WHAT YOU HAVE TO DO ->
Reproduce the passage of the essay on human evolution and illness word for word, starting at "I’m an orthopedic" and ending at "States or Mozambique.".

What Would a Caveman Do? Part V

 

I started considering human evolution (or lack thereof) when looking at many of my patient’s illnesses. I also considered human evolution as I made recommendations for treatment and more importantly, for setting expectations. And last but not least, I consider evolution when making recommendations for prevention of illness. What would a caveman do?

I’m an orthopedic surgeon, so I’ll try for the most part to stick to what I know best. That’s always safest. But I think the principles can be applied to all disciplines, and frankly, to much of what ails us in life in general.

And here’s why. Because we’re really put together to last about 25 good years. It’s probably a shock to read that when we’ve all been shooting for a hundred. Or reading about how 60 is the new 50. The truth is that if we were living in a completely natural world humans would last about 25 years on average. Right…but we’re not living in a natural world. So what? So…tell that to your body. It doesn’t know that you’re born in 2010 or 10,000BC. It doesn’t know whether you’re born in the United States or Mozambique.

Up until 1900 the average age of death of women was about 40. Women often died in childbirth. Remember a couple of blogs ago, I said that because of our intelligence we figured out how to birth babies with forceps and C-sections. Someone invented birth control pills. That resulted in a huge improvement in the life expectancy of women and children.

RECORD SET ->
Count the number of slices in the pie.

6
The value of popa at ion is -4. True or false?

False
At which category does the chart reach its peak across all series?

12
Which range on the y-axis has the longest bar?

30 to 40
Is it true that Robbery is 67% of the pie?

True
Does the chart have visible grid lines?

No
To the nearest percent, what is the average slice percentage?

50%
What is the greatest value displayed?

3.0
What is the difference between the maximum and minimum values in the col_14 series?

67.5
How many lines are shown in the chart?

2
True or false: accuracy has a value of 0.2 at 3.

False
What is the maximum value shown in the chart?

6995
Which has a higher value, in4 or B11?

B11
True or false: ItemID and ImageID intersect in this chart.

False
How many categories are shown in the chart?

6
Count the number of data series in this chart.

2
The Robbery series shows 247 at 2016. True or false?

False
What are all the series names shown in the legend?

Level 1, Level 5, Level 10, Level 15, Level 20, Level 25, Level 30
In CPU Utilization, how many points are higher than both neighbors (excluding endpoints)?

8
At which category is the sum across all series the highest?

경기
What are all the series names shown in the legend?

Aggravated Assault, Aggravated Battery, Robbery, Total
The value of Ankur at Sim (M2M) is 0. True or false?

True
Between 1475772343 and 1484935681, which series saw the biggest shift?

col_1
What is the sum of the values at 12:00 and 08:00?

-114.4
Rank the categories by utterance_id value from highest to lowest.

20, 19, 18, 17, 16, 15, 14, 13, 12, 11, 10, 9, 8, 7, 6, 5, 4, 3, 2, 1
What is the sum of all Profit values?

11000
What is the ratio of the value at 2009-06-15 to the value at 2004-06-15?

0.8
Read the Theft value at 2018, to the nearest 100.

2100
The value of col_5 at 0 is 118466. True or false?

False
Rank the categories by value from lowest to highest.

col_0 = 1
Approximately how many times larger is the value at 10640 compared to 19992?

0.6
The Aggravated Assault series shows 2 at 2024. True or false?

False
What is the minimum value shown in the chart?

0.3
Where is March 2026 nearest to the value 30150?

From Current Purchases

RESPONSE AREA ->
I’m an orthopedic surgeon, so I’ll try for the most part to stick to what I know best. That’s always safest. But I think the principles can be applied to all disciplines, and frankly, to much of what ails us in life in general.

And here’s why. Because we’re really put together to last about 25 good years. It’s probably a shock to read that when we’ve all been shooting for a hundred. Or reading about how 60 is the new 50. The truth is that if we were living in a completely natural world humans would last about 25 years on average. Right…but we’re not living in a natural world. So what? So…tell that to your body. It doesn’t know that you’re born in 2010 or 10,000BC. It doesn’t know whether you’re born in the United States or Mozambique.